- **WHAT YOU NEED TO DO**:
Copy every line in the data below that contains the word "label". Case counts, so only a match with the same capital and small letters qualifies.

- **EXTRACTED DATA**:
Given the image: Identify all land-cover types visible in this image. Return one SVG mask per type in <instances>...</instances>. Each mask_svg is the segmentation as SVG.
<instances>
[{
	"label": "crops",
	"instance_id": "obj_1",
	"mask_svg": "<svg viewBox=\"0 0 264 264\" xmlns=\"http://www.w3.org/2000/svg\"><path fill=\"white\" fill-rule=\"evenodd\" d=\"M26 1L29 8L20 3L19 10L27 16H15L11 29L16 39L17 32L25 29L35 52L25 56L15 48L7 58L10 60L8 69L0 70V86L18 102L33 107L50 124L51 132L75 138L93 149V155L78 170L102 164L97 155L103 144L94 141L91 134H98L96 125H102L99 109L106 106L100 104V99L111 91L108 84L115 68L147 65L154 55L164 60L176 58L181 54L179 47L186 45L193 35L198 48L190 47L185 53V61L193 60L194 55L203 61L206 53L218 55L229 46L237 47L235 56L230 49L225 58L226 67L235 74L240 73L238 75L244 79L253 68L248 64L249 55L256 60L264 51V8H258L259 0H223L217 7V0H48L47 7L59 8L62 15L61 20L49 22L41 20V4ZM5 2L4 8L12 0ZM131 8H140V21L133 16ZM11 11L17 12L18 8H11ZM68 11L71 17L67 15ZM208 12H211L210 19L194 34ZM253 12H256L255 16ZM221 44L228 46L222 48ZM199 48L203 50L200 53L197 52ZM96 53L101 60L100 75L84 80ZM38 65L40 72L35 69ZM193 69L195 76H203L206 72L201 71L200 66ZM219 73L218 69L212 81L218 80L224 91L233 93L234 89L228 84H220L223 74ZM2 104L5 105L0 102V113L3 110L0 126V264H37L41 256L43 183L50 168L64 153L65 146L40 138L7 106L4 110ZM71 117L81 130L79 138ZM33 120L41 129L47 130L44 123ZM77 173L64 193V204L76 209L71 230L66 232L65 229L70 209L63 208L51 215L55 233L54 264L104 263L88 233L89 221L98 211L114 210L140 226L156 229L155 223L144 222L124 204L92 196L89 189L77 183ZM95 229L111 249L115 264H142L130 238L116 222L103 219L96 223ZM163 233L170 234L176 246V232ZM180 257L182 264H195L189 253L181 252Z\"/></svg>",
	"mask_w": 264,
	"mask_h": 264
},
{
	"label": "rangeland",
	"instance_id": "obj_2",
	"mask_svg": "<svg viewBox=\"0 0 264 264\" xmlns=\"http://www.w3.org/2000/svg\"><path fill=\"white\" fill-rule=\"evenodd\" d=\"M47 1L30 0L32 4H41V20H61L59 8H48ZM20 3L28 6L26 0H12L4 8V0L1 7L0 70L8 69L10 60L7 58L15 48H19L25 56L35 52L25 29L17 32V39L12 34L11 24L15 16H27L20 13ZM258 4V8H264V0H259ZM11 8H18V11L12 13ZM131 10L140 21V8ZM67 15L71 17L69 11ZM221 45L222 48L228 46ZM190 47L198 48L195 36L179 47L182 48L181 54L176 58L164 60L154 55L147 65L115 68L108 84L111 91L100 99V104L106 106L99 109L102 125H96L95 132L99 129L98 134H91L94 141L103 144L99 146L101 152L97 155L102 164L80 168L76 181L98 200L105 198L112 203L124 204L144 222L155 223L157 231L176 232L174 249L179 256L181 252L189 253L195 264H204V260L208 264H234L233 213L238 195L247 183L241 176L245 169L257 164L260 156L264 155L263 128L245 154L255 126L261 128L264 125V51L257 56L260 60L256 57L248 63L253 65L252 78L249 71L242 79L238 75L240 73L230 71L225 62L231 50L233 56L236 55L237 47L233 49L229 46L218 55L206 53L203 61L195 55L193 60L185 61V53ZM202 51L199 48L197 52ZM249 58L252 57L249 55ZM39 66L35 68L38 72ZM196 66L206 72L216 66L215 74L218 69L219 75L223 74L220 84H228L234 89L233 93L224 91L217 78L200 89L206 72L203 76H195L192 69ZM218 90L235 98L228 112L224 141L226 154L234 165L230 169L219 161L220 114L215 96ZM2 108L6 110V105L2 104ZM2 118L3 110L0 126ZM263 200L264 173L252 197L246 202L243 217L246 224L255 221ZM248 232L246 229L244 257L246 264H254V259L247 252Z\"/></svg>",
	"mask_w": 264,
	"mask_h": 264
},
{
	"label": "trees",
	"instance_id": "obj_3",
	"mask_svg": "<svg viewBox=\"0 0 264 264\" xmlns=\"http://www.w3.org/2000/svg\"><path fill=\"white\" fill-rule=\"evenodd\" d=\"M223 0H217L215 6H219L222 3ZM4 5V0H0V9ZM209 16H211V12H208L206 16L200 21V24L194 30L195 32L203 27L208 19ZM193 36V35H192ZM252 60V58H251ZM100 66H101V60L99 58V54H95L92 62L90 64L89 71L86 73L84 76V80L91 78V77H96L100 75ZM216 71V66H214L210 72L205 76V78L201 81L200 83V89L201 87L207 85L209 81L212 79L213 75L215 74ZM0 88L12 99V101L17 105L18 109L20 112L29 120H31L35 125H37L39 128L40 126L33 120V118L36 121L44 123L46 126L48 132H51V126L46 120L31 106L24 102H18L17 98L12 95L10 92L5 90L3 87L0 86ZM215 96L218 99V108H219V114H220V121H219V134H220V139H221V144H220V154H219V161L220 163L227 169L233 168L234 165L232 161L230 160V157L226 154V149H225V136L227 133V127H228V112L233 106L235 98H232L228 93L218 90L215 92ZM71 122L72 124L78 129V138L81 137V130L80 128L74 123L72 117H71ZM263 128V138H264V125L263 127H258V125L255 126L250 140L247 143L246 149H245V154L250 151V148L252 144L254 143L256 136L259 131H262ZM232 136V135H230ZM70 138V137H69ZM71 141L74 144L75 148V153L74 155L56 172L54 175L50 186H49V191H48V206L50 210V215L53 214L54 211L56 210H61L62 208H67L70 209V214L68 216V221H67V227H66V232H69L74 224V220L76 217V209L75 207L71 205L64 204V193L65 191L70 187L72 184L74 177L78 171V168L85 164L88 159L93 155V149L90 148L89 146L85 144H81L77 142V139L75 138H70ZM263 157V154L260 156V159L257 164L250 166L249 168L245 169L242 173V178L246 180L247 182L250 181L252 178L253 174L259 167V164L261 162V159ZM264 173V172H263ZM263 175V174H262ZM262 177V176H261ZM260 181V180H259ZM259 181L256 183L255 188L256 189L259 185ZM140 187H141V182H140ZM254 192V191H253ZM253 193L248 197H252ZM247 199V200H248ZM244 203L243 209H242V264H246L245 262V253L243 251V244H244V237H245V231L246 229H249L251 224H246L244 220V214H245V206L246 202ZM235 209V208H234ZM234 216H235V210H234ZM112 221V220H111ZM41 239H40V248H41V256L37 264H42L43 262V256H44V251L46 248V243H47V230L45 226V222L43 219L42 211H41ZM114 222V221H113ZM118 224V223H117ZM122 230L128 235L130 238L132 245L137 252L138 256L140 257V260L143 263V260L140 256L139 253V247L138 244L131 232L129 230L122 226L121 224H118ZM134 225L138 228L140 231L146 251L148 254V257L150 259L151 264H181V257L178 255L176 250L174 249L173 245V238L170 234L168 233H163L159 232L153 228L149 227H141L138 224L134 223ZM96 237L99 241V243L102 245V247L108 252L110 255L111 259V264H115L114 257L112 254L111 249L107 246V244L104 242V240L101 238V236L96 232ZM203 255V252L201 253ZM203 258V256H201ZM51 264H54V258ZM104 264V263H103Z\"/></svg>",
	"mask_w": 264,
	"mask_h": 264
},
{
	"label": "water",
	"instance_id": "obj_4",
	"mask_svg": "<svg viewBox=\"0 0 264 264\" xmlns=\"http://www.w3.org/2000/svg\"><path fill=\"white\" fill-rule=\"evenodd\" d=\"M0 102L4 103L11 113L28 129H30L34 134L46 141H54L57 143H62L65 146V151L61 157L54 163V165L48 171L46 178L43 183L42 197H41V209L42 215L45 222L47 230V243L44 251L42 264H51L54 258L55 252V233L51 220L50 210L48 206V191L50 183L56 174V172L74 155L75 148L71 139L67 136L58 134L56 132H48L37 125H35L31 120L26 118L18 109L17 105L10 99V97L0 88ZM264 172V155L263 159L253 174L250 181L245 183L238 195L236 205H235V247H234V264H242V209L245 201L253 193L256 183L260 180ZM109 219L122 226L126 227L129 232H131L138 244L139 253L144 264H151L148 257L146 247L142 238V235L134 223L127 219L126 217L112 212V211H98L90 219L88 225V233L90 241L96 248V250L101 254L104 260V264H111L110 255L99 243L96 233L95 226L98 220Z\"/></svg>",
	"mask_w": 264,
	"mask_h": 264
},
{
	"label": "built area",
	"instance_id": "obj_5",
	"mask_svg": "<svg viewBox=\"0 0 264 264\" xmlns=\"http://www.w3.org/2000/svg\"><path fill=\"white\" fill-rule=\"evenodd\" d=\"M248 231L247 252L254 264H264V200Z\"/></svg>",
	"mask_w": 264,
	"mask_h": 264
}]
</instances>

- **OUTPUT BELOW**:
	"label": "crops",
	"label": "rangeland",
	"label": "trees",
	"label": "water",
	"label": "built area",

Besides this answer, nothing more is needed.